The practice of baby swaddling dates back centuries, and is still common in many cultures. Swaddling involves tightly wrapping a baby securely from shoulders to feet with a small blanket.
Swaddling is useful for soothing and calming a fussy baby. Many believe that a tightly enwrapped baby feels secure because it represents a facsimile of being in the womb. Swaddling also keeps a baby warm, which is important because a newborn cannot regulate body temperature as well as an adult. Swaddling also helps newborns sleep longer because it prevents sudden movements that can cause waking. Other benefits of swaddling are also apparent. For instance, swaddling helps restrain a baby's arms and legs keeping them out of the way of breastfeeding and making the baby easier to hold, and prevents a baby, who has limited control over his arm and leg movements, from scratching himself with his nails.
Some babies need to adjust to swaddling in the beginning. Accordingly, babies must be given the chance to become comfortable with swaddling before the practice is abandoned. If a baby does not seem to like swaddling, it is recommended that one or both of his arms be left free. Proper swaddling, however, requires that the blanket fit snugly, but not so tightly as to impede blood circulation. Swaddling usually works well for babies from birth to about three or four months of age. However, babies who are used to swaddling may enjoy it for a longer period of time.

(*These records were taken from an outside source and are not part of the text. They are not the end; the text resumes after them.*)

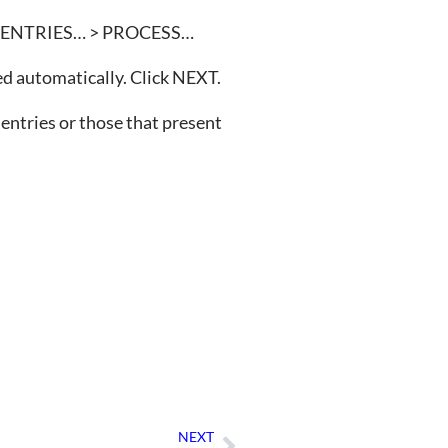
ORT ENTRIES… > PROCESS…
ted automatically. Click NEXT.
d entries or those that present
NEXT
Next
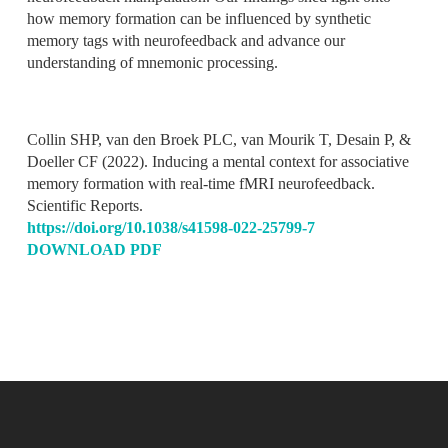
how memory formation can be influenced by synthetic
memory tags with neurofeedback and advance our
understanding of mnemonic processing.
Collin SHP, van den Broek PLC, van Mourik T, Desain P, &
Doeller CF (2022). Inducing a mental context for associative
memory formation with real-time fMRI neurofeedback
.
Scientific Reports.
https://doi.org/10.1038/s41598-022-25799-7
DOWNLOAD PDF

Swaddling is, accordingly, best characterized as tightly enwrapping a baby from shoulders to feet with a small blanket. One problem with swaddling a baby from shoulders to feet is that the baby must be un-swaddled in order to change the baby's diaper, which is frustrating and time-consuming, and which typically causes a sleeping baby to awaken unnecessarily. Furthermore, through normal movement a swaddled baby invariable can loosen the swaddle provided by the blanket and scratch himself with his nails or awaken from sleep. Accordingly, given the benefits of swaddling and the shortcomings of using a small blanket to swaddle a baby, the need for improvement in the field of swaddling blankets is evident.